Thymosin β4 reduces lethality and down-regulates inflammatory mediators in endotoxin-induced septic shock

Thymosin β4 (Tβ4), a highly conserved peptide with immunomodulatory properties, is the major actin-sequestering peptide in mammalian cells. Recent studies have established that Tβ4 can accelerate wound healing in full thickness skin wounds and following burn injuries to the cornea. In the eye studies, the accelerated healing due to Tβ4 was accompanied by a significant reduction in polymorphonuclear leukocyte (PMN) infiltration and a several-fold decrease in interleukin-1β (p≤0.015) and 6-keto-prostaglandin F1α (6-keto-PGF1α, p≤0.05).
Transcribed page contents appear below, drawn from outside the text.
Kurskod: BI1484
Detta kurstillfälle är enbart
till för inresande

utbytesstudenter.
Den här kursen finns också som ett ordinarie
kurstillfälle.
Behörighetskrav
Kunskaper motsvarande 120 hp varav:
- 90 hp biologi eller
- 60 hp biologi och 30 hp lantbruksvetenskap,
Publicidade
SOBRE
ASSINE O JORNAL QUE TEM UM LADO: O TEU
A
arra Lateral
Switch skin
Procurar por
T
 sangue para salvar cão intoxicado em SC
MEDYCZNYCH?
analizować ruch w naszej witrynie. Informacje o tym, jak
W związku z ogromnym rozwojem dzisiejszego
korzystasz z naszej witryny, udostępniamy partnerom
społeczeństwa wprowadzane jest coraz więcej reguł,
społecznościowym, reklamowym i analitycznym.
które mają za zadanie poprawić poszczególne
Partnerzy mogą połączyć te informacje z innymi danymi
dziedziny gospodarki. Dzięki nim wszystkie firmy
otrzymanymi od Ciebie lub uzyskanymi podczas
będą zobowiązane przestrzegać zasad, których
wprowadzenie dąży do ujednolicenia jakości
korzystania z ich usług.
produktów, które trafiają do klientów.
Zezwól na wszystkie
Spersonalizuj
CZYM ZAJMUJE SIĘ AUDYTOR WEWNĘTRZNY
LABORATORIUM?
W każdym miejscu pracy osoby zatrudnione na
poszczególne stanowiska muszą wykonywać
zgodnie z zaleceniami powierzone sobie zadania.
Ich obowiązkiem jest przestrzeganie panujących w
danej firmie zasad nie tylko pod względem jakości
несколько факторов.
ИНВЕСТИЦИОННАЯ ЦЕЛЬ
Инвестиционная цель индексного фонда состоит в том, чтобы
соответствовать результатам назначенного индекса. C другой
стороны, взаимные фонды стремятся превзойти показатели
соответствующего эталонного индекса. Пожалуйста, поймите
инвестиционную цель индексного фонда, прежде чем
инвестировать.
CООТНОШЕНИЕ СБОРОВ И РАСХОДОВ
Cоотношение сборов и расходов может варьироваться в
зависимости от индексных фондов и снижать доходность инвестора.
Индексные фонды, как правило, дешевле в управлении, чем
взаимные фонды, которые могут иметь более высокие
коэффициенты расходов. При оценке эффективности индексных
Given the recognized role of proinflammatory cytokines in septic shock and of extracellular F- and G-actin in the pathophysiology of multiple organ dysfunction, we have investigated the role of Tβ4 in sepsis. We report that an LD50 dose of LPS (24 mg/kg) in rats resulted in a significant reduction of Tβ4 levels in the blood. Furthermore, administration of 100 μg of Tβ4 immediately following and at 2 and 4 h after an LD50 dose of LPS (60 mg/kg) in mice significantly reduced mortality rates (p≤0.024) and lowered blood levels of a number of inflammatory cytokines, eicosanoids, and other molecules that are highly elevated following endotoxin administration. In studies in human subjects given low doses of endotoxin (4 ng/kg LPS) and in patients with septic shock, we have also observed significant decreases in blood levels of Tβ4. The rapid disappearance of Tβ4 in the blood following LPS administration or during septic shock suggests that Tβ4 may be involved in early events leading to activation of the inflammatory cascade and ultimately the clinical sequelae of sepsis. The results of this study indicate that Tβ4 may have utility in the clinic in the treatment of septic shock and in syndromes associated with actin toxicities.